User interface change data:

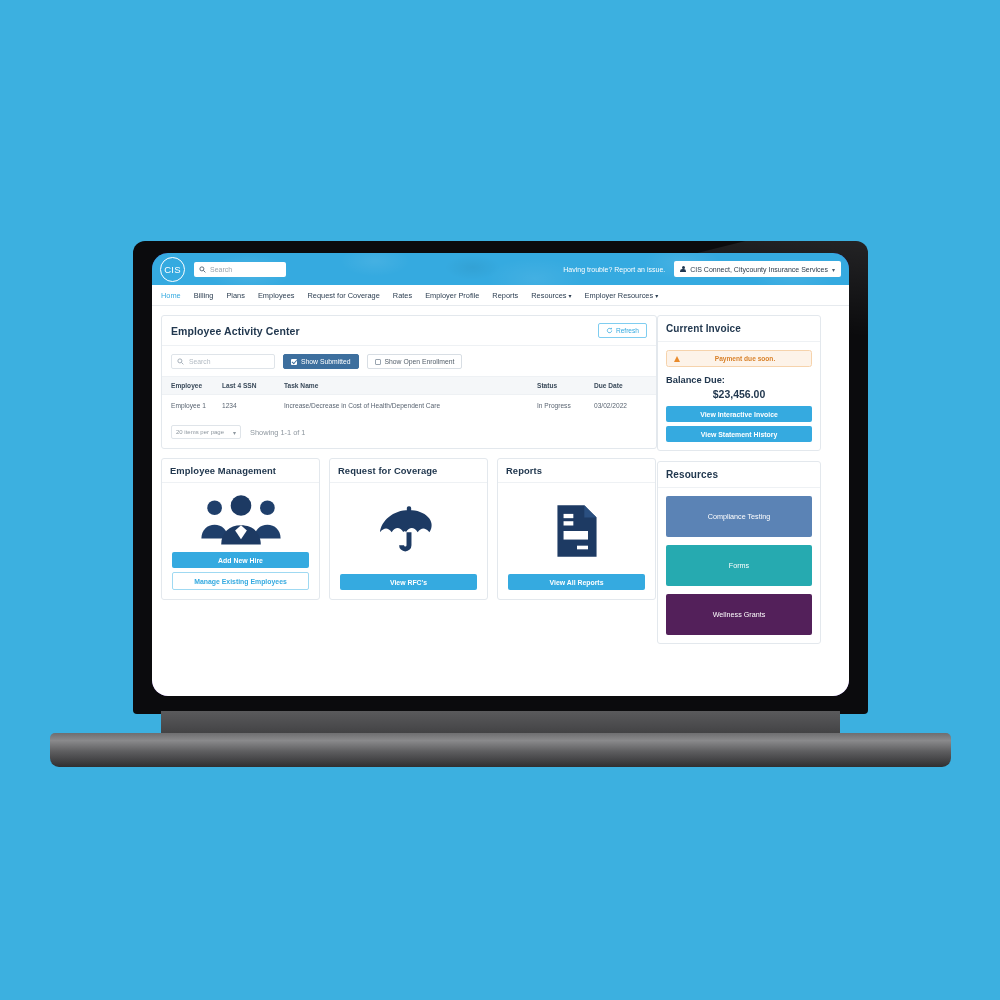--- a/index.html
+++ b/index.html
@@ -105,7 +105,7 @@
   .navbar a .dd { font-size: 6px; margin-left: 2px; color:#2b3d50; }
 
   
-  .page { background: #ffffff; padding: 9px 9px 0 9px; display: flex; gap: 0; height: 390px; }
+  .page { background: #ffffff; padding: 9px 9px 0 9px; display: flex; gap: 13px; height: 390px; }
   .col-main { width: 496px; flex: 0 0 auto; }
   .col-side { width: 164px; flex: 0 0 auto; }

TASK DESCRIPTION: Your job is to transcribe the records exactly and in full. Pictures are not part of the copy.

REPLY TO THE EXERCISE:
--- a/index.html
+++ b/index.html
@@ -105,7 +105,7 @@
   .navbar a .dd { font-size: 6px; margin-left: 2px; color:#2b3d50; }
 
   
-  .page { background: #ffffff; padding: 9px 9px 0 9px; display: flex; gap: 0; height: 390px; }
+  .page { background: #ffffff; padding: 9px 9px 0 9px; display: flex; gap: 13px; height: 390px; }
   .col-main { width: 496px; flex: 0 0 auto; }
   .col-side { width: 164px; flex: 0 0 auto; }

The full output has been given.